Activity :: Start to finish, retype the entries exactly while omitting the pictures.

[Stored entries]
+ + + + +
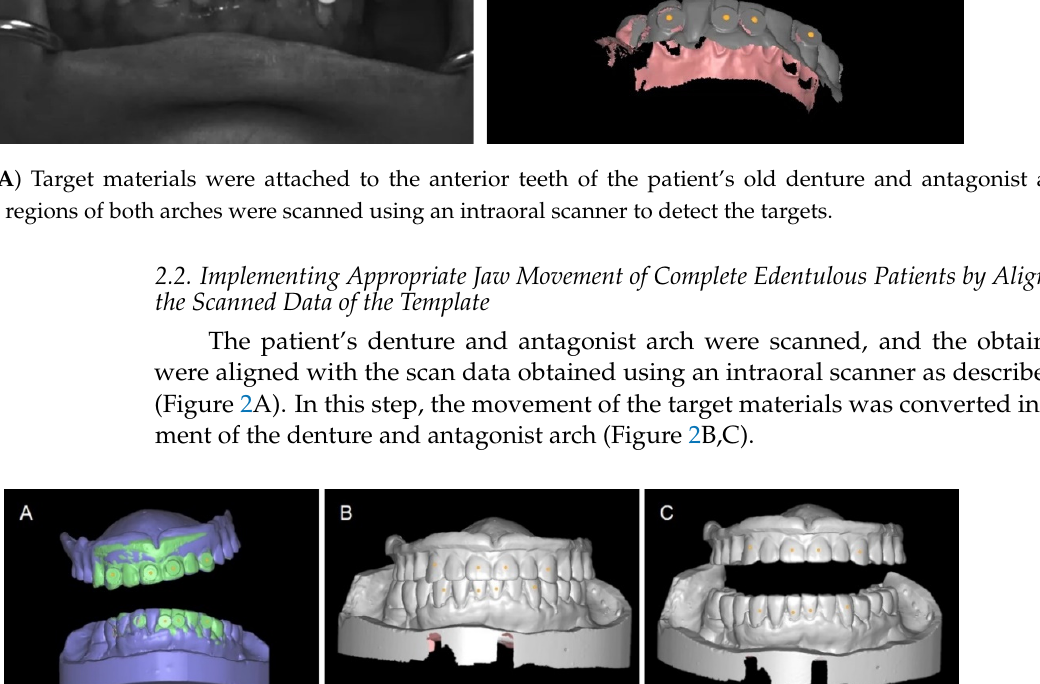
Figure 4. The jaw motion data of the old denture state implemented in Figure 2 converted into motion data in the complete edentulous arch. ( A ) Closed mouth. ( B ) Tracking movement while opening the mouth. ( C ) Extracting the maxillary and mandibular meshes of the desired height in the tracking trajectory. Figure 5. ( A ) By measuring the distance between the mandibular anterior teeth and the maxillary anterior edentulous ridge, one is able to ascertain the appropriate vertical dimension. ( B ) A bar attachment can be placed in the restorative space to evaluate whether it is adequate. The maxillary and mandibular stereolithography files with the desired vertical di- mension can be exported and then used to design trial dentures with the aid of the denture design module of the 3D CAD software (3Shape Dental System, 3Shape, Copenhagen, Denmark). When designing a trial denture, the clinician can adjust the anterior tooth ar- rangement by referring to or supplementing the lip support and aesthetics of the anterior tooth from the previous denture (Figure 6). The clinician can make trial dentures that have various designs and vertical heights. The designed trial dentures were printed using a 3D printer (Form3, Formlabs, Som- erville, MA, USA) and 3D printing resin (NextDent C&B, 3D Systems, Soesterberg, the Netherlands) (Figure 7A). The clinician can place each trial denture in the patient’s mouth and then select the most appropriate denture for further treatment (Figure 7B). The clini- cian can use the trial denture to select an appropriate vertical height and restorative space, and then complete the temporary denture and provide it to the patient. For the deter- mined vertical dimension and restorative space, the clinician can select the final prosthesis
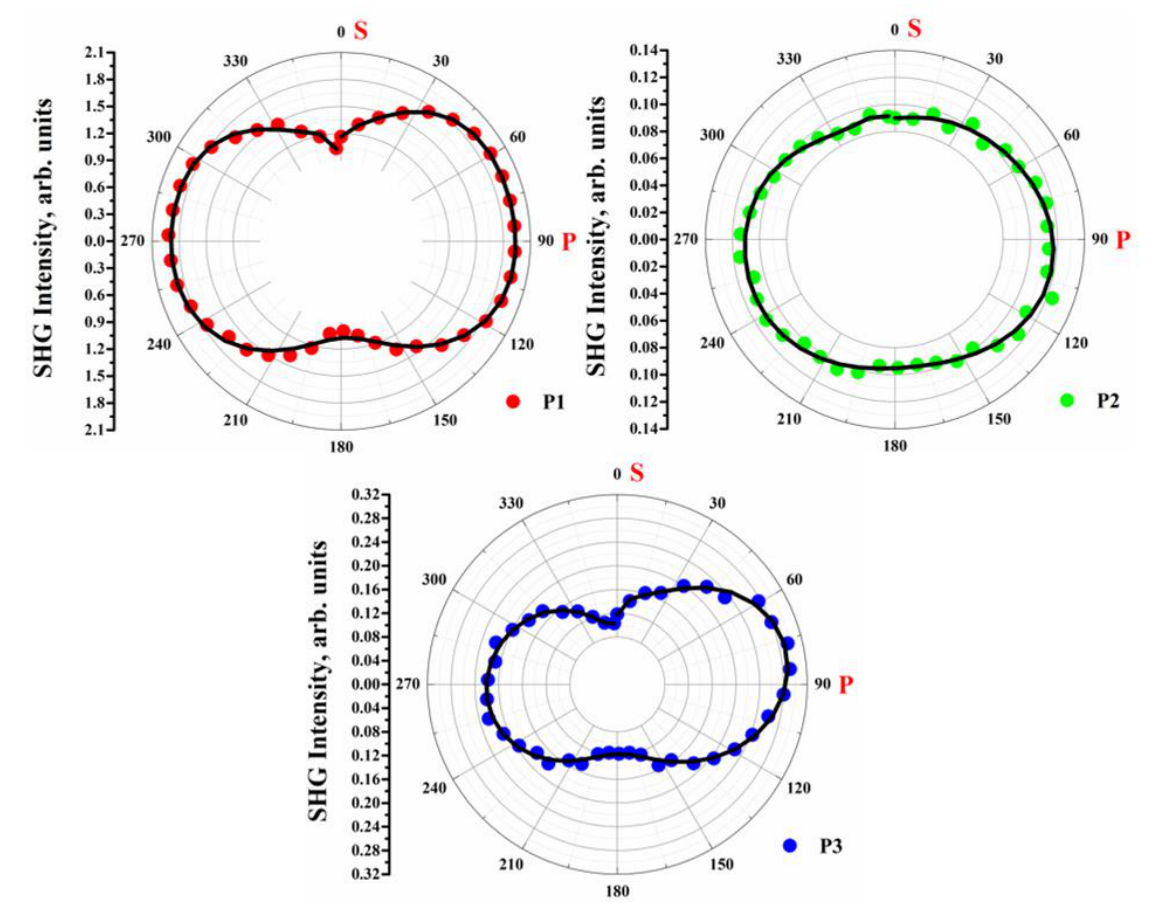
Figure 5. Dependence of generated second harmonic intensities on output laser polarization.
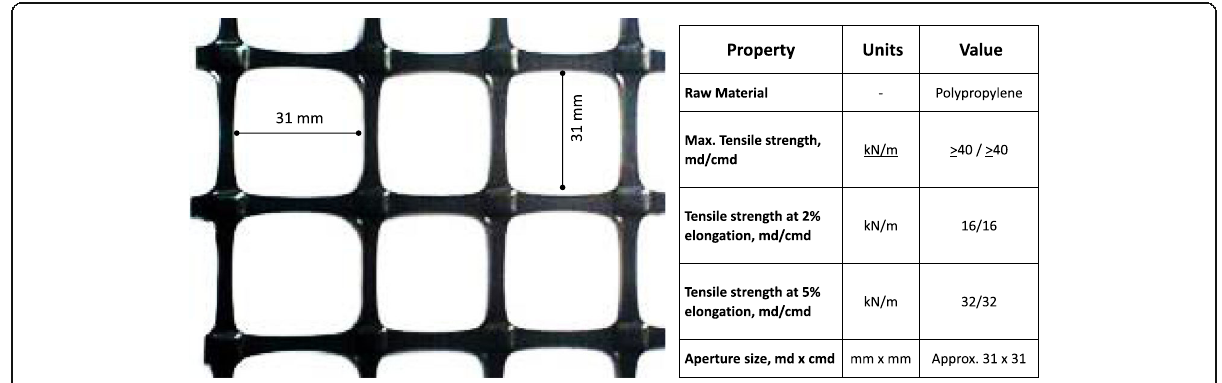
Fig. 6 Grid used in the field construction and properties of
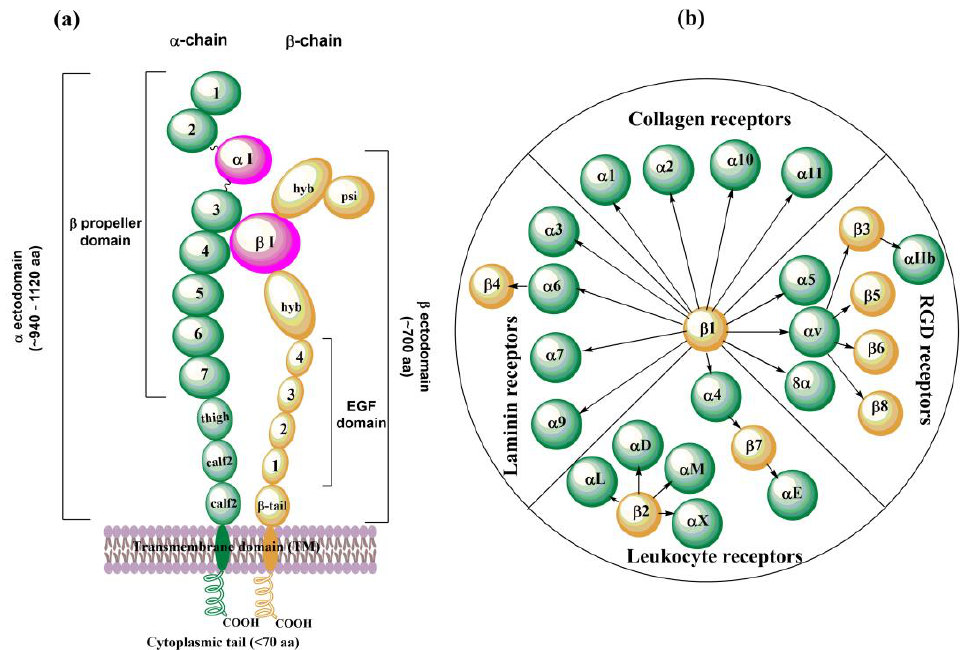
Figure 2. Schematic representation of ( a ) an arrangement of domains in the α - and β -subunit of integrins; ( b ) 24 distinct integrins divided into subfamilies according to their ligand specificities, adapted from ref. [8,15].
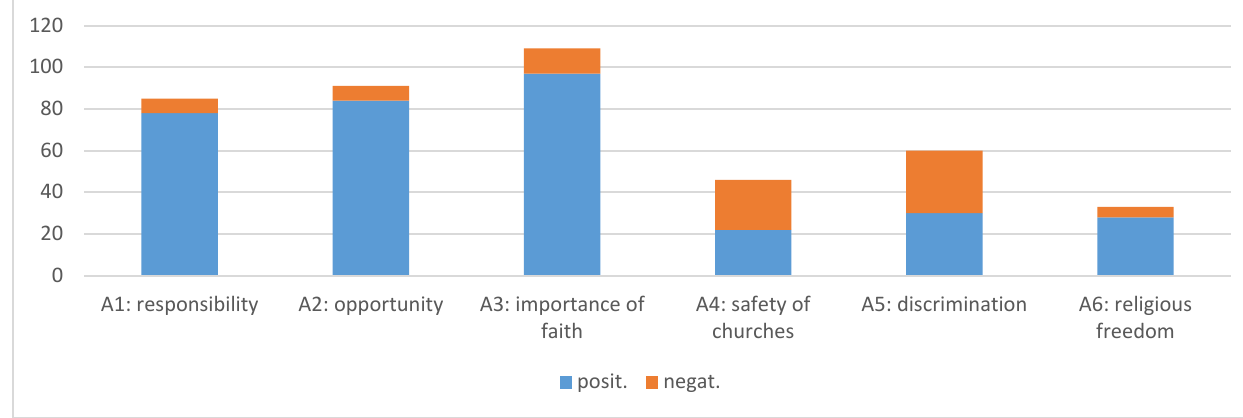
Figure 10. Number of occurrences of all arguments.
+ + + + +
Answer to the problem ::
Figure 4. The jaw motion data of the old denture state implemented in Figure 2 converted into motion data in the complete edentulous arch. ( A ) Closed mouth. ( B ) Tracking movement while opening the mouth. ( C ) Extracting the maxillary and mandibular meshes of the desired height in the tracking trajectory. Figure 5. ( A ) By measuring the distance between the mandibular anterior teeth and the maxillary anterior edentulous ridge, one is able to ascertain the appropriate vertical dimension. ( B ) A bar attachment can be placed in the restorative space to evaluate whether it is adequate. The maxillary and mandibular stereolithography files with the desired vertical di- mension can be exported and then used to design trial dentures with the aid of the denture design module of the 3D CAD software (3Shape Dental System, 3Shape, Copenhagen, Denmark). When designing a trial denture, the clinician can adjust the anterior tooth ar- rangement by referring to or supplementing the lip support and aesthetics of the anterior tooth from the previous denture (Figure 6). The clinician can make trial dentures that have various designs and vertical heights. The designed trial dentures were printed using a 3D printer (Form3, Formlabs, Som- erville, MA, USA) and 3D printing resin (NextDent C&B, 3D Systems, Soesterberg, the Netherlands) (Figure 7A). The clinician can place each trial denture in the patient’s mouth and then select the most appropriate denture for further treatment (Figure 7B). The clini- cian can use the trial denture to select an appropriate vertical height and restorative space, and then complete the temporary denture and provide it to the patient. For the deter- mined vertical dimension and restorative space, the clinician can select the final prosthesis
Figure 5. Dependence of generated second harmonic intensities on output laser polarization.
Fig. 6 Grid used in the field construction and properties of
Figure 2. Schematic representation of ( a ) an arrangement of domains in the α - and β -subunit of integrins; ( b ) 24 distinct integrins divided into subfamilies according to their ligand specificities, adapted from ref. [8,15].
Figure 10. Number of occurrences of all arguments.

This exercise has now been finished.